BÜRGERSCHAFT DER FREIEN UND HANSESTADT HAMBURG
Drucksache 20/12797
20. Wahlperiode 25.08.14

Schriftliche Kleine Anfrage
des Abgeordneten Norbert Hackbusch (DIE LINKE) vom 25.08.14

Im Bericht des Ausschusses für Wirtschaft und Medien über die Drs. 20/8209 „Einsatz von Port Feeder Barges im Hamburger Hafen“ (Antrag FDP) vom 13.11.2013 stellen die Senatsvertreterinnen und -vertreter fest:

„Die Senatsvertreterinnen und -vertreter erläuterten eingangs, es bestehe Konsens darüber, dass die stärkere Nutzung der Wasserwege im Hinterland erstrebenswert sei. Das Binnenschiff sei dabei in besonderem Maße umweltverträglich und im Gegensatz zu manchen Straßen verfügten einige der
Wasserwege durchaus noch über Kapazitäten.“

Weiter heißt es in der Drucksache:

„Generell auf Umfuhren von Containern im Hamburger Hafen bezogen erläuterten die Senatsvertreterinnen und -vertreter, dass heute bereits 55.000 TEU mit dem Binnenschiff im Hamburger Hafen bewegt würden. Hierfür würden Leichter ohne Kran eingesetzt, die von den Containerbrücken an den Terminals bestückt, also be- und entladen würden. Dieses Konzept habe überzeugt und funktioniere. Daher werde weiterhin mit einem Anstieg der Zahlen der auf diesem Wege transportierten Container gerechnet.

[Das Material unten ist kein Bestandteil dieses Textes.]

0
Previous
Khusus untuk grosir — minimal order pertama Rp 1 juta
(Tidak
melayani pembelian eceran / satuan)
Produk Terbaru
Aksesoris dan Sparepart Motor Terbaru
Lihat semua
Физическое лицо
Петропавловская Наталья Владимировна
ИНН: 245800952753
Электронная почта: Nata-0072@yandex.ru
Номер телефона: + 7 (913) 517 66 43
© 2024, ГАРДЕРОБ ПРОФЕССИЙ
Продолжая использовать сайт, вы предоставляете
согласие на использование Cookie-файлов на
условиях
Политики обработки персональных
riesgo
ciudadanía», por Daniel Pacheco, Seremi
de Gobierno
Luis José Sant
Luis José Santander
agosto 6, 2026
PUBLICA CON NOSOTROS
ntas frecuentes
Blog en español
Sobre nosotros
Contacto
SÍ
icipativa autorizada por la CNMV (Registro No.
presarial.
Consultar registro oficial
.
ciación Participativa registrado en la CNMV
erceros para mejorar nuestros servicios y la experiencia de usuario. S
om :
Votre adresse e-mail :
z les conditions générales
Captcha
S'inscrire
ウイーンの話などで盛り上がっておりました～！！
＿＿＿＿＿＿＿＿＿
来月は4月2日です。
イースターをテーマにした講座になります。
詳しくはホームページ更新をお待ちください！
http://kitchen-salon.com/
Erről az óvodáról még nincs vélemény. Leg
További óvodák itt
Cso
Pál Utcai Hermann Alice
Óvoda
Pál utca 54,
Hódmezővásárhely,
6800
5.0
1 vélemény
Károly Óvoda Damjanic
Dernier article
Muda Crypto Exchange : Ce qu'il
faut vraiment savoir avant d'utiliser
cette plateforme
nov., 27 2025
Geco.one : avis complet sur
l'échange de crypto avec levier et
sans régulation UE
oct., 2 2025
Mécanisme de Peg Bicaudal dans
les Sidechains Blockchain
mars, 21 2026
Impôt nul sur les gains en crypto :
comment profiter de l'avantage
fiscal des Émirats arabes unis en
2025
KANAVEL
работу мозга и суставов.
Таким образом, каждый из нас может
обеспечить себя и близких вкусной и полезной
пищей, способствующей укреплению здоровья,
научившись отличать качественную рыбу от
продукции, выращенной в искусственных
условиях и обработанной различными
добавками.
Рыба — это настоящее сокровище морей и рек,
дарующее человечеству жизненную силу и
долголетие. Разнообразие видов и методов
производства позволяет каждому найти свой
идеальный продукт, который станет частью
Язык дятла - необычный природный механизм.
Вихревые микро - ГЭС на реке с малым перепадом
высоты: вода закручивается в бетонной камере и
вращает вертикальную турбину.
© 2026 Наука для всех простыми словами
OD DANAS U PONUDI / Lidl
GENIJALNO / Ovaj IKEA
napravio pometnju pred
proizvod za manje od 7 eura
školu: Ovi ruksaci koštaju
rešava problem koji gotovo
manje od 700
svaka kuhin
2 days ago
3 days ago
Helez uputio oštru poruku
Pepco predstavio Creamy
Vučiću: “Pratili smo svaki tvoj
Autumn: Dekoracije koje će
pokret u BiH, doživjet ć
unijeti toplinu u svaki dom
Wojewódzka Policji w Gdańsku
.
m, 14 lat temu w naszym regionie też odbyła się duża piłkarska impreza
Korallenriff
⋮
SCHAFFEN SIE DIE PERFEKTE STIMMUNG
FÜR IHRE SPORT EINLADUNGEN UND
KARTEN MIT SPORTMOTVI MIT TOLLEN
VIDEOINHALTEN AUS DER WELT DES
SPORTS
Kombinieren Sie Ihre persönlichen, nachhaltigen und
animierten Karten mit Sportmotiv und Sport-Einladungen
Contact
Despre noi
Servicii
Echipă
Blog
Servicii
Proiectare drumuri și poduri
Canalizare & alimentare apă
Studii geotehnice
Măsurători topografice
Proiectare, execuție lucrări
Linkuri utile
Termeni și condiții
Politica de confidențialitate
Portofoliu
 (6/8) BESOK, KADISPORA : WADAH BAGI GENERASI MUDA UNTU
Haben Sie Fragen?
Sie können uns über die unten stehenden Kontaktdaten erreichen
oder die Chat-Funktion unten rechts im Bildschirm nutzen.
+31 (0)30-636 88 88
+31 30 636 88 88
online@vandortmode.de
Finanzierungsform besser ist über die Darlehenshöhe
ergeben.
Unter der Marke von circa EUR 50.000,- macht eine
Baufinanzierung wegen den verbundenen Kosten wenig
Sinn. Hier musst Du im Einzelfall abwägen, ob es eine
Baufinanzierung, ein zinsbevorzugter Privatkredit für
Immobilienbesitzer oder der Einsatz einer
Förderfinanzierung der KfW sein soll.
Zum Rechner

Umfuhren auf dem Wasserweg im Hamburger Hafen gehörten zwischenzeitlich zum Alltagsgeschehen. Sie hätten sich nicht zuletzt deshalb bewährt, weil sie wirtschaftlich seien.

Innerhalb des Hamburger Hafens gebe es eine ganz erhebliche Anzahl von Containerumfuhren und die HPA habe im Jahr 2006 errechnet, dass täglich 4.500 Containerumfuhren per LKW stattfänden. Diese Zahl sei seither sicherlich noch angestiegen. Die Stadt betreffe dies in doppelter Hinsicht. Einerseits werde die Verkehrsinfrastruktur im Hafen erheblich belastet, andererseits sei dies nicht der umweltfreundlichste Weg um Container zu transportieren. Vor diesem Hintergrund sei der Gedanke grundsätzlich richtig, den Anteil der wasserseitig organisierten Containerumfuhren im Hamburger Hafen zu erhöhen, um die Kapazitäten zu steigern und um die Umwelt zu entlasten.“

Die Position des Senats sei jedoch eindeutig, möglichst viele Umfuhren auf dem Wasserweg durchzuführen.